And on a broader note, the moral panics and conspiracy theories about children being abducted and abused or sacrificed by strangers (as opposed to reality, in which such acts are very rare, but abuse by close family depressingly common) go back centuries, at least. In older times they were often used to help fuel and justify religious persecution (such as against Jewish people) and related pogroms and abuse.
 

Lanefan

Victoria Rules
The main focus of the Satanic Panic wasn't D&D. The moral panic of the 1980s was centered around a fear of abductions by Satanic groups who would engage in the ritualistic abuse, often of a sexual nature, of children. It all started with a book called Michelle Remembers written by a psychologist who claimed to treat a little girl who had been victimized by a Satanic group in the 1970s.
And set right here in Victoria BC, no less.
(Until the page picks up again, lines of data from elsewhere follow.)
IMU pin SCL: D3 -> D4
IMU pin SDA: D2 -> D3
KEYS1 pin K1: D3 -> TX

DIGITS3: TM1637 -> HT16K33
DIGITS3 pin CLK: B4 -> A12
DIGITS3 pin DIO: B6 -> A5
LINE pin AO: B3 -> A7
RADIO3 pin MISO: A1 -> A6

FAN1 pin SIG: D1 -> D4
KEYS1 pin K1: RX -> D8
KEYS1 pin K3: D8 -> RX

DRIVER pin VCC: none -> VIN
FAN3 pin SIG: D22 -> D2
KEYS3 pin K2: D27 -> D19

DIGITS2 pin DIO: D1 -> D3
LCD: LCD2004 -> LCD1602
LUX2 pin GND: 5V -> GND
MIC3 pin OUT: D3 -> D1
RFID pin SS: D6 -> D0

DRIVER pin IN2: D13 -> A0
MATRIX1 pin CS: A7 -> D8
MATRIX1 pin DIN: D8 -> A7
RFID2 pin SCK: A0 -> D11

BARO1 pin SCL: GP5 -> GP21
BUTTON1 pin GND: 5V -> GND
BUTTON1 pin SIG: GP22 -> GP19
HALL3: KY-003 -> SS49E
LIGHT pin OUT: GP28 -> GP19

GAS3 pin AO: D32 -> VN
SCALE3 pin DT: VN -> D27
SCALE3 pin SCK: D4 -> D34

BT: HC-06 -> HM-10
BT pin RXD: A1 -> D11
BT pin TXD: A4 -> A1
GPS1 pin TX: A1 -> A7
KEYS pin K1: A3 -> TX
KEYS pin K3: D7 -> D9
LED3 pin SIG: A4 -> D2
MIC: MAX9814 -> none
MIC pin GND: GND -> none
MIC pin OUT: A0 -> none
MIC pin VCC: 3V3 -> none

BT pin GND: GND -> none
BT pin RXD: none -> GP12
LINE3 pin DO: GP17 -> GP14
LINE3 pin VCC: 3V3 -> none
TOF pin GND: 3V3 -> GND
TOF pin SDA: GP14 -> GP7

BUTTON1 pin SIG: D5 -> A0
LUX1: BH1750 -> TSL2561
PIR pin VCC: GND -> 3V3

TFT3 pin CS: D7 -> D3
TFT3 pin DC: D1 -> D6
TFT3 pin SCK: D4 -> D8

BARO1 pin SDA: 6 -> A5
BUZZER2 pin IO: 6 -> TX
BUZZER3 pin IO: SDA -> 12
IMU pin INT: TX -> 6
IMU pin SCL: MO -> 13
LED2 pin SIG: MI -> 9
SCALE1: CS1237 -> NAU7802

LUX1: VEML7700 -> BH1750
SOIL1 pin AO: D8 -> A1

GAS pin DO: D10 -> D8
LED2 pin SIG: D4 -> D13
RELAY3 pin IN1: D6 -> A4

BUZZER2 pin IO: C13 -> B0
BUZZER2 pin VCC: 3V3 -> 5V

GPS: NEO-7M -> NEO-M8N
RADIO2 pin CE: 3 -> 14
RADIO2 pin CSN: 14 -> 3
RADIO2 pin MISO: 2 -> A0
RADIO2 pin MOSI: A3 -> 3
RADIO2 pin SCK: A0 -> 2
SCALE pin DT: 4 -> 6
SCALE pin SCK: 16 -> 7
It made being a Pagan around here an interesting experience in the late 80s and through the 90s, but rarely gets mentioned these days that I know of.
 

the Jester

Legend
Yeah, I was in 7th grade in 1983. I remember my kind old lady English teacher, Mrs. Bowman, showing me one of the flyers with all the "D&D teaches ASSASSINATION! VOODOO! DEMON SUMMONING! etc" on it and asking me about it. I laughed, but it was definitely a thing that affected our local culture. I believe they tried to ban playing D&D at recess and lunch, but it never took with us.

OTOH I also remember Time-Life's series about all the fantasy stuff having a demon summoning ritual in it, and a few of us got some chalk one day only to find that we couldn't inscribe a very circular circle on the ground, soooo no luck for us.